А мы с Лидией Александровной сидели со слезами на глазах, обнявшись на единственном стуле у пианино. И Лидия Александровна потом, сделав руки рупором, басом кричала как бы из зала: „Валенки“, „Валенки“. Это была коронная вещь Руслановой, нам очень хотелось, чтобы она её спела. И она таки спела „Валенки“ знаменитые на сцене лагерной столовой.
Лидия Андреевна как-то скрашивала нашу жизнь, наш быт. Она обладала буквально неистощимым юмором, щедрым сердцем. И скрашивала наши будни своей повседневной заботой. Она мало репетировала, зачем ей это было нужно? Она репетировала только для баянистов, которые ей аккомпанировали. Она целыми днями находилась в нашем бараке. Вся наша зона нам тащила какие-то кусочки сала, муку, печенье. Там было много литовцев, латышей, „западников“ — они все получали посылки из дому. И все несли свою дань Лидии Андреевне, и она по-братски делилась с нами. Кое-кто из нас тоже получал посылки, всё это шло в „общий котёл“. У нас был единый стол. И я очень хорошо помню, как, возвратясь с репетиций, а они у нас заканчивались где-то в 10 часов вечера, из мужского барака после игры в оркестре я, очень уставшая, с трудом доползала до своей кровати. Все уже спали, а Лидия Андреевна, лёжа на своей койке, читала. Она засыпала всегда позже всех, и я слышала её звенящий шёпот: „Танька, иди есть. Там на плите хлеб и кофе…“ Ну, кофе — это была какая-то бурда, эрзац, а хлеб — это были кусочки чёрного хлеба, поджаренные на том растительном масле, которое нам выдавали. Может, даже льняное. Вот она целыми днями, оставаясь одна в бараке, пока мы все бегали на репетиции, она, чтобы сделать этот хлеб более съедобным, по каким-то особым рецептам поджаривала его, делала такие вкусные сухарики. А я, действительно уставшая, говорила: „Лидочка Андреевна, голубушка, ей Богу не хочется“. Через некоторое время она мне опять строго говорила: „Танька! Иди жрать! Время позднее, там всё есть“. Я ей говорю: „Лидочка Андреевна, не могу, устала, спать хочу“. Через несколько минут я слышала, как она тяжело поднимается, кряхтя, со своей постели, надевает какую-то обувь на ноги и, шаркая ногами, подходит ко мне с миской, в которой лежат эти сухарики, и кружкой, в которой горячий напиток, и говорит: „У, чёрт худой, жри, тебе говорят! Мужики любить не будут, тощая какая, а ну жри сейчас же!“ И вот таким образом она частенько меня кормила по ночам, действительно сохраняла мои силы. Очень тёплые отношения были у нас с ней, и я её вспоминаю с необычайной любовью. Пожалуй, это был единственный человек за всё то время, что я провела в лагере, кому я могла ткнуться в грудь, как маме, и выплакаться, и рассказать про своё горе. Такие нежные и теплые чувства она во мне вызывала.

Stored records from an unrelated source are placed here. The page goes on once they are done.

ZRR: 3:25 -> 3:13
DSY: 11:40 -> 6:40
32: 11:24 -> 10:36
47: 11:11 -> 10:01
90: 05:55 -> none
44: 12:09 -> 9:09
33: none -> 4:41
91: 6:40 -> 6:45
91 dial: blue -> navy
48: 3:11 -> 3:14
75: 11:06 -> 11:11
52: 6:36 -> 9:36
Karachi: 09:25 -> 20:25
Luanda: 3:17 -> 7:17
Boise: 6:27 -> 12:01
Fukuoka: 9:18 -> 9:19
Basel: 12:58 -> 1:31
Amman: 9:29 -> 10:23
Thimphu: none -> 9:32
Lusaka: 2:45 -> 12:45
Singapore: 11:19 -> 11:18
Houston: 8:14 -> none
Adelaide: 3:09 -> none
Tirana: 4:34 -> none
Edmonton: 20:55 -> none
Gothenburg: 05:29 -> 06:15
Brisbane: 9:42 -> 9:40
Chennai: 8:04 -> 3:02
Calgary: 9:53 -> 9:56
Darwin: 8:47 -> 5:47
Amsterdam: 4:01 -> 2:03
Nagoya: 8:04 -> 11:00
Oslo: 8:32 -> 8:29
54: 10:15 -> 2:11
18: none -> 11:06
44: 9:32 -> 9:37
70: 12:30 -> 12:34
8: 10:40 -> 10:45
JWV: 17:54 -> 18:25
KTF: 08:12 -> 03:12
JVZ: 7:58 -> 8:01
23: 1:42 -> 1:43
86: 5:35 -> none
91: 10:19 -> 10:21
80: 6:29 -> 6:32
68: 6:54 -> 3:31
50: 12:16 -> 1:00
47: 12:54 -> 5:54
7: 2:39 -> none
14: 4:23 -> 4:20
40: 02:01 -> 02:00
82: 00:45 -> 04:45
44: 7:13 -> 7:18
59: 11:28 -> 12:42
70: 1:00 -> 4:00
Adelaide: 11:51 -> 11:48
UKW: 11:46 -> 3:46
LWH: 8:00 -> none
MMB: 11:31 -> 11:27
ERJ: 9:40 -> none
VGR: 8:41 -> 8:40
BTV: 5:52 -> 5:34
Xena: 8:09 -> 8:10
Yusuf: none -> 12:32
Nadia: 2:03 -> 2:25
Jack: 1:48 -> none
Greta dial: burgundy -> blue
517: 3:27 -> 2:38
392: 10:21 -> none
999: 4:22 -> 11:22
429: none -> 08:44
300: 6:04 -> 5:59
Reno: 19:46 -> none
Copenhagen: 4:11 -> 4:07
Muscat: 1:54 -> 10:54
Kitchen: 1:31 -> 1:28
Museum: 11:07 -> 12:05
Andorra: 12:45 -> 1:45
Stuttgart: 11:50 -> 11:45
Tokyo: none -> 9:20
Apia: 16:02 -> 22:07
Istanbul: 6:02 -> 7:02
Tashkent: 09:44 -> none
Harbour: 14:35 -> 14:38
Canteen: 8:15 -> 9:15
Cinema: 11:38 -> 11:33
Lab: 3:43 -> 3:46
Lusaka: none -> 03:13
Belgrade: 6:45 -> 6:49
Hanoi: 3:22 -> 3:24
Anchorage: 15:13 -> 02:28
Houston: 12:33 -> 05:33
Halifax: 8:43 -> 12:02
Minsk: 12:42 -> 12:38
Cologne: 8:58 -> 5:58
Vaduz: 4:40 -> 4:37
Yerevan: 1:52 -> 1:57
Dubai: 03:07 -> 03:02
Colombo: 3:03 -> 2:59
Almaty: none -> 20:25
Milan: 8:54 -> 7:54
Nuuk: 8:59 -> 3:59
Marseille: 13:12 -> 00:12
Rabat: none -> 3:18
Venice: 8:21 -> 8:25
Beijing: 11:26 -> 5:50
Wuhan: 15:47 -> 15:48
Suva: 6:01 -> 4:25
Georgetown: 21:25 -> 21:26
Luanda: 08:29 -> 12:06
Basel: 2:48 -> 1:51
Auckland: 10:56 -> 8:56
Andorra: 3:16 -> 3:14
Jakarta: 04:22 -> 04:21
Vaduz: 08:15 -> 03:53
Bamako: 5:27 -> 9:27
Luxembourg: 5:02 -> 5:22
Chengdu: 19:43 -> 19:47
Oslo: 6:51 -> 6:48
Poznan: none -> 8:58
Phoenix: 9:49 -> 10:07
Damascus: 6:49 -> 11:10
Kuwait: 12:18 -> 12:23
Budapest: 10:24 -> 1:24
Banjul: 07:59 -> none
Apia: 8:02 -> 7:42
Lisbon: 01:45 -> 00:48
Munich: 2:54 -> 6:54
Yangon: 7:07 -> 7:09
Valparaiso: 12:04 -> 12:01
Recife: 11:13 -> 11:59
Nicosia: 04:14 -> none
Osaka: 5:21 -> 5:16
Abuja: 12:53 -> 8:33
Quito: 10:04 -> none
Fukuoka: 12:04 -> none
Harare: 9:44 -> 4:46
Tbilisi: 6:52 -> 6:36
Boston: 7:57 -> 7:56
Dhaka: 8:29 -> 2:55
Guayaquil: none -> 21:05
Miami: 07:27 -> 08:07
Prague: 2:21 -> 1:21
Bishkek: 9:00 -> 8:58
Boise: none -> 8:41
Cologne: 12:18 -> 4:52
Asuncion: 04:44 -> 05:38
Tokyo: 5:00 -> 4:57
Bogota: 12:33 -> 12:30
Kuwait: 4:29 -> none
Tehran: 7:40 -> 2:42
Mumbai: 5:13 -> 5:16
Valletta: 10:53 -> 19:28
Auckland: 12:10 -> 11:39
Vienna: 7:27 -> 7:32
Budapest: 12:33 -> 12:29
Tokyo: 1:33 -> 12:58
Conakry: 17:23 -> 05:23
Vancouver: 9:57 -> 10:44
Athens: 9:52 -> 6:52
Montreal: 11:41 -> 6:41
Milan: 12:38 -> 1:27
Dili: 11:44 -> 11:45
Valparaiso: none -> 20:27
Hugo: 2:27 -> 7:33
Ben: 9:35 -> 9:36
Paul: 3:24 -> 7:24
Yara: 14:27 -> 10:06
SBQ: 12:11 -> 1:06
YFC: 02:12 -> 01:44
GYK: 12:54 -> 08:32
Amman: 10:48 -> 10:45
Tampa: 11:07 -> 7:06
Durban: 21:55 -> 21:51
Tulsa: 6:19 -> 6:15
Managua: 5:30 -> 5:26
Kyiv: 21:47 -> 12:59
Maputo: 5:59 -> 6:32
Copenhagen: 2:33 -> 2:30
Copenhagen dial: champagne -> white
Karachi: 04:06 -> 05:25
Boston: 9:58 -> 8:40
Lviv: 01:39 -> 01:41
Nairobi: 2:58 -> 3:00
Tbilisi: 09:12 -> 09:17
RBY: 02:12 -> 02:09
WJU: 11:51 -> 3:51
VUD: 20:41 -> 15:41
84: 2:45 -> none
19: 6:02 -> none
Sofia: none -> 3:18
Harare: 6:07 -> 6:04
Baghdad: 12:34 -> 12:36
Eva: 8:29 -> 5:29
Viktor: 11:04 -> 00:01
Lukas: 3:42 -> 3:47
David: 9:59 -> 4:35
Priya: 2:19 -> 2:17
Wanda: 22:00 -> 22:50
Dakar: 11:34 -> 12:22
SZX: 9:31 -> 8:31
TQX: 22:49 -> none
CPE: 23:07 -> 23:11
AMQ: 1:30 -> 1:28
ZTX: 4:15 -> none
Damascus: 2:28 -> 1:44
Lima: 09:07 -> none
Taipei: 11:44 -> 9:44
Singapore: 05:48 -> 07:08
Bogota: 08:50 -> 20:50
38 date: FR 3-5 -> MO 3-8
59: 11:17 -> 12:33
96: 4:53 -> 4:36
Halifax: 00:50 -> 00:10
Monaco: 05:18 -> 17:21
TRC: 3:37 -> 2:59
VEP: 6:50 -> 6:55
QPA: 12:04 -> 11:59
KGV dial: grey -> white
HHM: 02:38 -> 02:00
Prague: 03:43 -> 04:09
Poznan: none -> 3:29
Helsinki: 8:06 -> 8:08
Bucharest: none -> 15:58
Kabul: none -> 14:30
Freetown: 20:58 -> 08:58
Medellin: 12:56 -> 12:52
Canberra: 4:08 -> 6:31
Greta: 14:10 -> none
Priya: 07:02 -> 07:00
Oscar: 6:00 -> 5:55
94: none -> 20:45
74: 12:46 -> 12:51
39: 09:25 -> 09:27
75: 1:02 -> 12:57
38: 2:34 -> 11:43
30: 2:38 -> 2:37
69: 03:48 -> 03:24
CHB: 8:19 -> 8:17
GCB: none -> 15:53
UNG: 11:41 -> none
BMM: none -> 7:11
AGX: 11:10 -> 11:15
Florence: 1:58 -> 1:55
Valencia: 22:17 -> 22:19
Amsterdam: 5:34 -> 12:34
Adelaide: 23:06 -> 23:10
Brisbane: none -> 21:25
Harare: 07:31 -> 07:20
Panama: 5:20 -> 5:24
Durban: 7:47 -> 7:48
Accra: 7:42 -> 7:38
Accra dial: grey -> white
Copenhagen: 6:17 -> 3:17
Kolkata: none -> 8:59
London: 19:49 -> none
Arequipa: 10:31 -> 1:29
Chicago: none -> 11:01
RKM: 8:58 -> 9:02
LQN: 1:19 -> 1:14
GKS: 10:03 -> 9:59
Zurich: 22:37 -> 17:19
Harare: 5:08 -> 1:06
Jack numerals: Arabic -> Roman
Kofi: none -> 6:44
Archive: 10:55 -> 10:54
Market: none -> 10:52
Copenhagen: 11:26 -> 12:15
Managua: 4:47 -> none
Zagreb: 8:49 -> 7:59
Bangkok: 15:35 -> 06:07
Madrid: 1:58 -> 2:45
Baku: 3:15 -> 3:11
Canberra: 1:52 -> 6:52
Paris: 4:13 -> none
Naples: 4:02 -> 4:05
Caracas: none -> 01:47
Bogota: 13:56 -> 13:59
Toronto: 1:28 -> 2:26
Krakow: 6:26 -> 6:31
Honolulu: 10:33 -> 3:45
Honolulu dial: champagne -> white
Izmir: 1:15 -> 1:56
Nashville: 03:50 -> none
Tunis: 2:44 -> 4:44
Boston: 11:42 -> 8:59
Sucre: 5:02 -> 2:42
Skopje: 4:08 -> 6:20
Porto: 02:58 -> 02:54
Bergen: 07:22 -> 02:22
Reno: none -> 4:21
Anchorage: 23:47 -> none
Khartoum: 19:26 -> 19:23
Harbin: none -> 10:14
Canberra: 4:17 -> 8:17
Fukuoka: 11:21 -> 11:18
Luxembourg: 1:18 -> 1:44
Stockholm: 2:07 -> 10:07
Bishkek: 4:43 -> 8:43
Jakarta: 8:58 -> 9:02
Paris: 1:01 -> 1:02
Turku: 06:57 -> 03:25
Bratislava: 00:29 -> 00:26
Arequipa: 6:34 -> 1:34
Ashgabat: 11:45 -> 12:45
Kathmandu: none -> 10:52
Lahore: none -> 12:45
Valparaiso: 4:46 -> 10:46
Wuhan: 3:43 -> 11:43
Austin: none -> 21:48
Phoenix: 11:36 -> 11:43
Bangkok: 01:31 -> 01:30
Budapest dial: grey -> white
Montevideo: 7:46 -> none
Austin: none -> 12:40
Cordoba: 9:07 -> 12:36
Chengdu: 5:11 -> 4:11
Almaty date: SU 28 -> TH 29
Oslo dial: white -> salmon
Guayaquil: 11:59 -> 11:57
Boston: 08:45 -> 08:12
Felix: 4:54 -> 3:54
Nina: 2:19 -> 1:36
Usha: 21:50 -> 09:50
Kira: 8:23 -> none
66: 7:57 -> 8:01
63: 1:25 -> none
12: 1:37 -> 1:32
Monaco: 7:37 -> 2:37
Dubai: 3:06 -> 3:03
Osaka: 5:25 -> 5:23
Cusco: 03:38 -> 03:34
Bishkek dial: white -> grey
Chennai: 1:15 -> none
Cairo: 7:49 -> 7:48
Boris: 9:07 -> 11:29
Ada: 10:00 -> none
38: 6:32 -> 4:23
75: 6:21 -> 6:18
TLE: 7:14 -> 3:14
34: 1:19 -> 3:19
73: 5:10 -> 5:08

И вот, когда мы поехали на первый выездной и последний в жизни культбригады концерт (поехали мы на какую-то сельскохозяйственную командировку в честь окончания каких-то полевых работ), Русланова поехала с нами. Мы повезли большой концерт. И после концерта, когда она переодевалась, она вытащила из своей сумки, где у неё было концертное платье, нечаянно зеркало, выронила его, и оно разбилось. Она была страшно расстроена — это была плохая примета. И нам она сказала, что это зеркало служило ей много лет и вот теперь что-то будет нехорошее. И действительно, через несколько дней её от нас увезли.
После лагеря я с ней встречалась дважды. Встречи были очень тёплыми, сердечными, мы обнимались и плакали».